VKK Corp. v. National Football League

187 F.R.D. 498 | S.D.N.Y. | 1999

*499 DECISION

MILTON POLLACK, Senior District Judge.

The Defendant Touchdown Jacksonville, Inc. (“TDJ, Inc. hereafter”) has moved for Summary Judgment on the claims alleged against it in the First Amended Complaint. TDJ, Inc. was added as a party defendant in the amended complaint served on April 21, 1998 in an ongoing ease in this Court brought in 1994. In its Answer to that complaint filed on June 23,1998, TDJ, Inc. pleaded that the defense of the Statute of Limitations, as well as plaintiff’s undisputed agreement with the NFL made on May 23, 1991 to remain in New England for three years precluded any claim against TDJ, Inc. herein.

The Clayton Act’s four-year limitation 15 U.S.C. § 15b applies because the cause of action accrued in the Spring of 1991, more than four years before the cause of action was first asserted by the amended complaint.

However, the plaintiffs contend that under Rule 15(c), the claims asserted against TDJ, Inc. must be allowed to “relate back” to 1994, the date of the filing of the original complaint against Jacksonville Jaguars Ltd. (previously known as Touchdown Jacksonville, Ltd.), which was sued within the Statute of Limitations period.

On the basis of the evidence and the reasonable inferences to be drawn from the only specific cognizable evidence and the applicable legal considerations, the Court finds that the amended complaint does not relate back to 1994, since the plaintiffs chose at that time to sue only the entity which had become a member of the NFL (Jacksonville Jaguars, Ltd.) as a “payback” for alleged participation in the alleged scheme of blocking the relocation to Jacksonville of the Patriots football team; in other words, the plaintiffs chose not to sue a non-member of the NFL who was not rewarded with a membership in NFL. The Court finds that this choice of defendant to sue was a strategic decision by the plaintiffs.

Dataset section –

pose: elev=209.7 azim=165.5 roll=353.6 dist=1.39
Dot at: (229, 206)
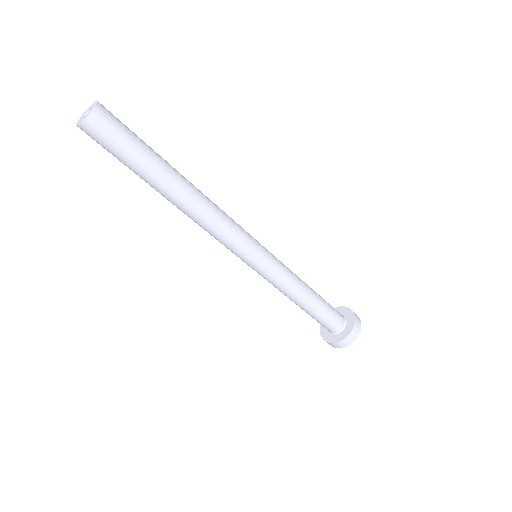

Task prompt –
Answer these questions using the court decision:
1. On what date was the amended complaint adding TDJ, Inc. as a defendant served?
2. How many years does the Clayton Act's limitation period allow?
3. What was Jacksonville Jaguars Ltd. previously known as?
The data shown comes from a separate source unrelated to the court decision.

Output –
1. April 21, 1998
2. Four years
3. Touchdown Jacksonville, Ltd.